(Document layout detection data)
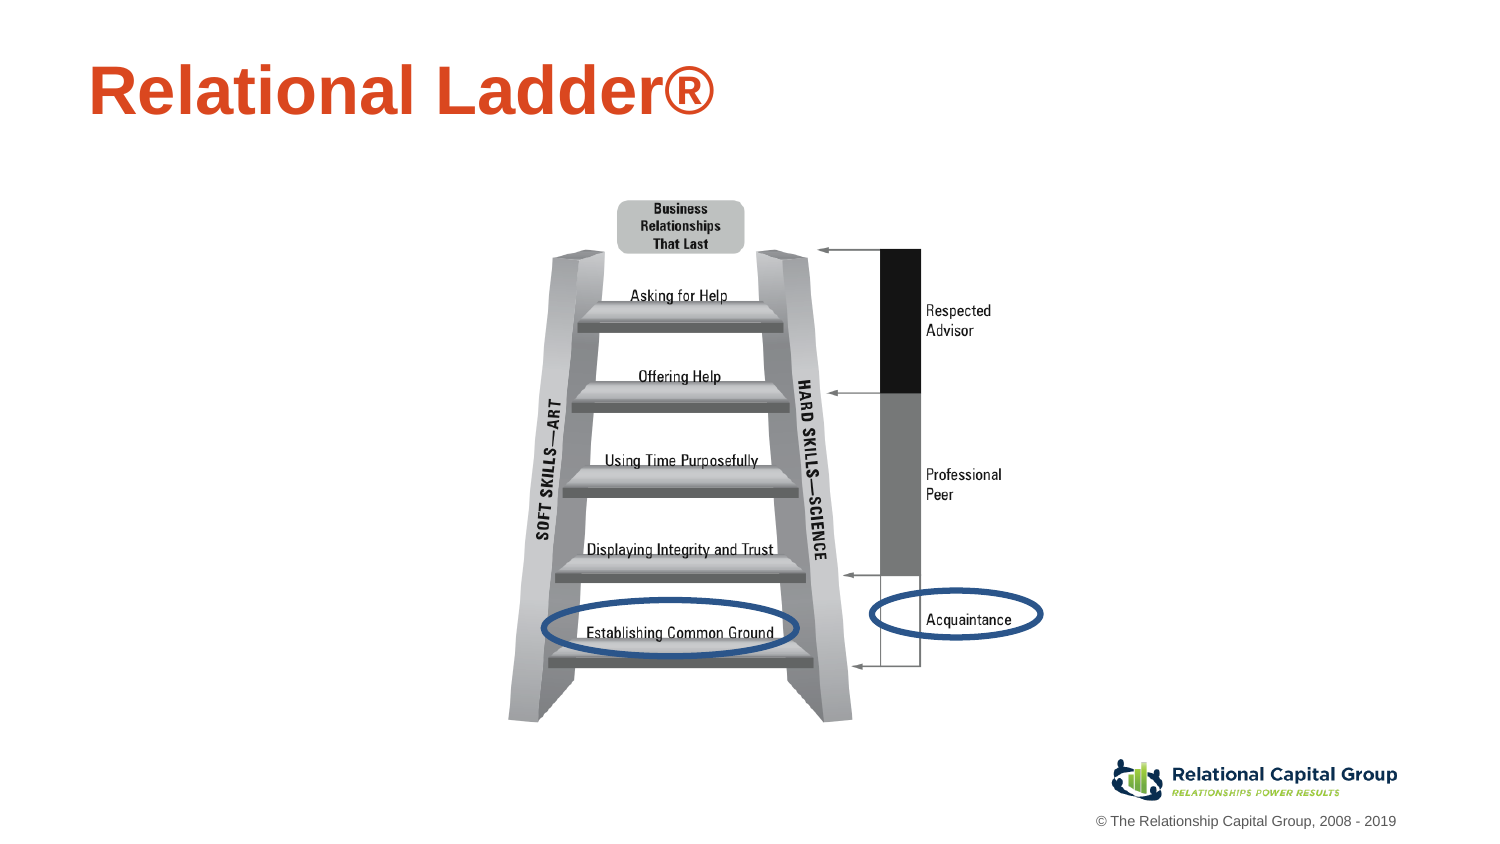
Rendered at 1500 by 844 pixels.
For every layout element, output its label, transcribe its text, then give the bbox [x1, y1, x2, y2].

title Relational Ladder® [73, 11, 1392, 175]
text_box [1012, 596, 1041, 632]
picture [506, 192, 1012, 727]
picture [1111, 759, 1397, 804]
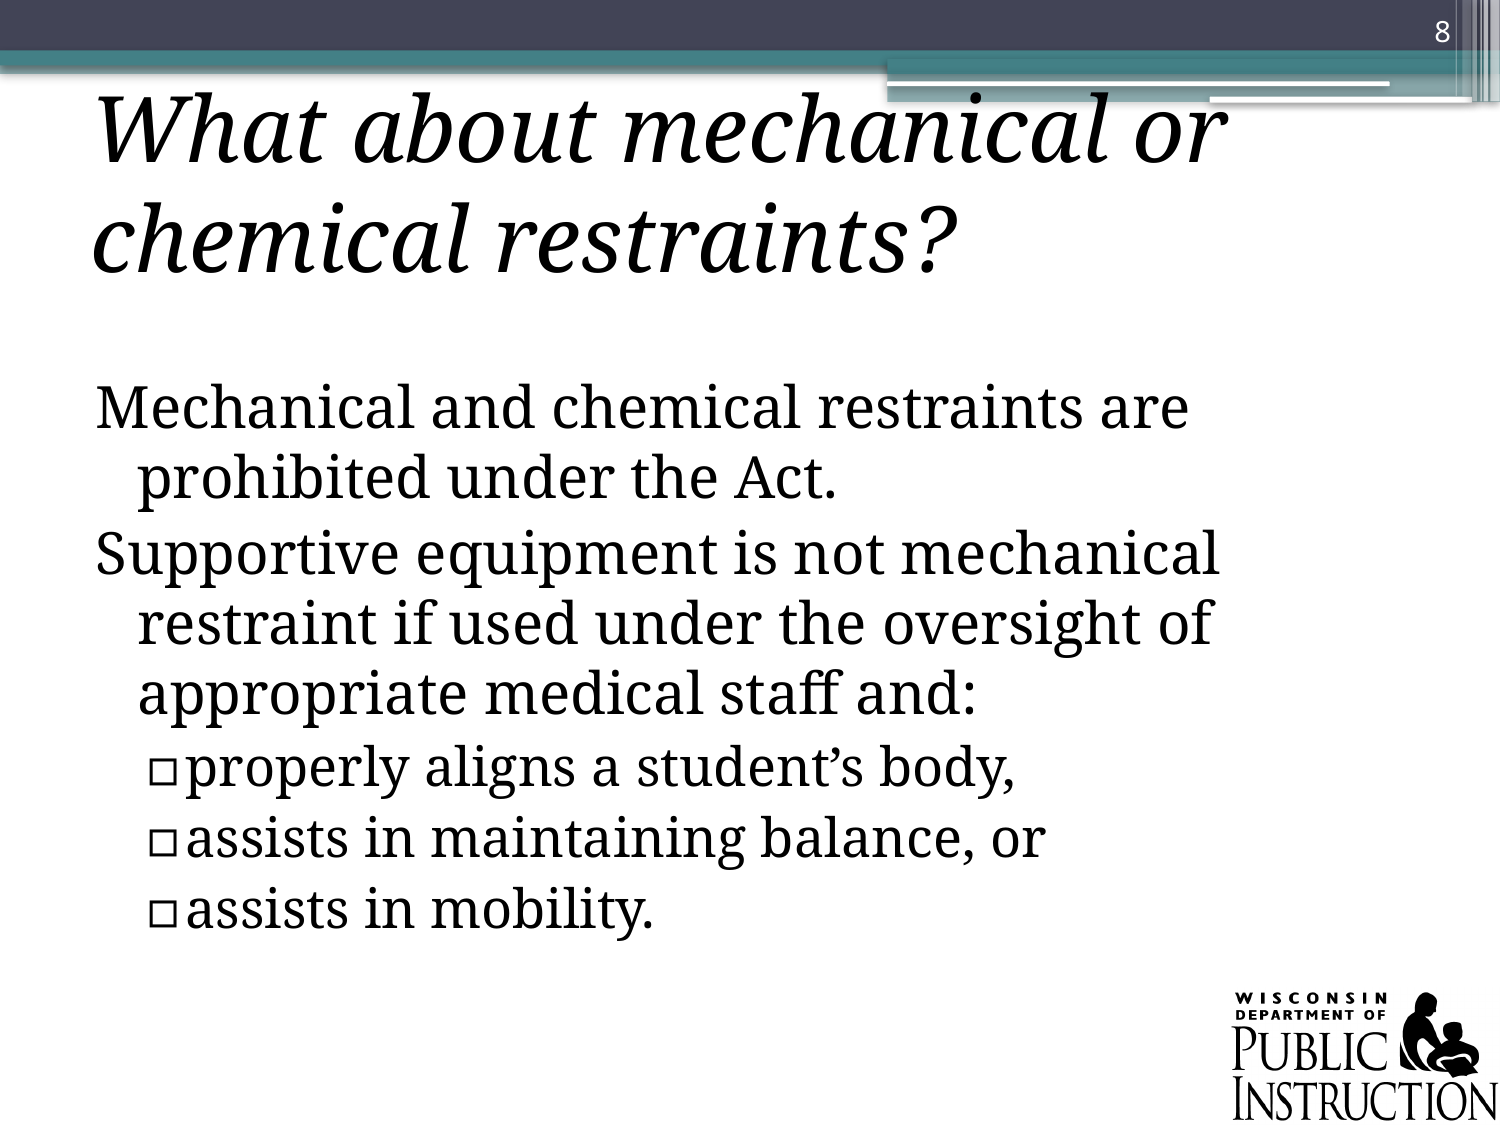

-- WHAT YOU ARE ASKED TO DO --
At the line containing "For every layout", begin reproducing the entries word for word, and continue through their last line. Leave out the pictures.

-- EXERCISE ANSWER --
For every layout element, output its label, transcribe its text, then give the bbox [x1, y1, x2, y2].

title Relational Ladder® [73, 11, 1392, 175]
text_box [1012, 596, 1041, 632]
picture [506, 192, 1012, 727]
picture [1111, 759, 1397, 804]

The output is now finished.